Quickly converting POST requests to multi-part???



  • Ok, so I'm working on a WebAPI project which has many very large (60+ fields) POST requests to submit data on various forms. Currently, these POST requests are not multi-part. However, the feature I'm working on is a way to attach files to the form submission, which means they have to be converted to multi-part and have the file data added for testing purposes.

    I'm finding that there are basically zero tools out there that take a non-multipart POST request and convert it into a multi-part POST. Fiddler ain't got nothing, I couldn't find anything on the web. The front-end isn't going to be modified to support this feature until later, and I have no idea how to modify it to use multi-part (setting the enctype on the FORM tag does nothing-- I'm guessing whatever JS framework they're using ignores that and builds FORM POSTs from scratch.)

    So... has anybody written a quick and dirty tool for this? Is there a Fiddler plug-in? Today I manually crafted one using some Excel voodoo, it took ages, and I won't be able to use the same one tomorrow after I re-login.

    If I can quickly set the POST to multi-part, I can paste-in a pre-recording of the file I'm uploading and have Fiddler make the request for me. The problem is the first step.



  • Is it possible for you to upload the file using an ajaxy uploader. get file metadata and attach it to the form as another input field.



  • That part is trivial. The harder part is converting the 61 fields to multipart format.



  • What I am suggesting is that the file upload will be handled separately and not as part of the main form submission.

    1. user attach a file to the form
    2. file get uploaded in the background
    3. on successful upload file reference( id, url, etc) is returned and added as a hidden input field to the form.
    4. user submit the form normally( without the the actual file data being transmitted just the file reference a string )

    no need to convert the form to multi-part in that case.



  • Oh for Christ's sake, no I'm not changing the entire design of the project. I just wanted a quick and dirty way to test my code.



  • @blakeyrat said:

    Oh for Christ's sake, no I'm not changing the entire design of the project. I just wanted a quick and dirty way to test my code.

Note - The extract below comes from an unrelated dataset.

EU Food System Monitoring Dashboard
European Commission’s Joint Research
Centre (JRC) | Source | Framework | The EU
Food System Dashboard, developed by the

    If all you need is to test your back-end code with a simple upload, data tampering and transformation on the network level, plugins, 3rd party tools and excel voodoo does seem like you are on the right path for a dirty but far a way from quick.
    changing the entire project design as you call it could be quicker than that.

    In the case the data being submitted by the form is AS-IS and is not modified by custom submit handler.
    The quick thing to do is to override or bypass, The "custom submit handler" and let the default browser handle the submit where enctype attribute is taken into account.

    Don't thank me



  • @Monarch said:

    changing the entire project design as you call it could be quicker than that.

    Do you people understand the concept of making the minimum change to accomplish the goal?

    @Monarch said:

    In the case the data being submitted by the form is AS-IS and is not modified by custom submit handler. The quick thing to do is to override or bypass, The "custom submit handler" and let the default browser handle the submit where enctype attribute is taken into account.

    It's in a hipster JS MVC framework. I already tried that approach for a half hour and gave up on it.



  • Can you alter the raw POST data at the receiving server (using C# or whatever backend language you're using), or does it need to be altered before it hits the server?



  • The latter. In case of a multipart POST, I switch to a streaming WebRequest reader, and that bit of code needs testing too.

    Since you people are all useless, I'm just going to write a quick and dirty WinForms app to do what I need when I get in. Just as fast as the Excel solution and easier to cope with.


  • Java Dev

    It's probably easiest to use a local scratch HTML page to submit the form from. I know pretty well how multipart works, but I'm not aware of any toolings.



  • The auth is pretty irritating to set up.

    I'm mostly just shocked fiddler doesn't have a button for this.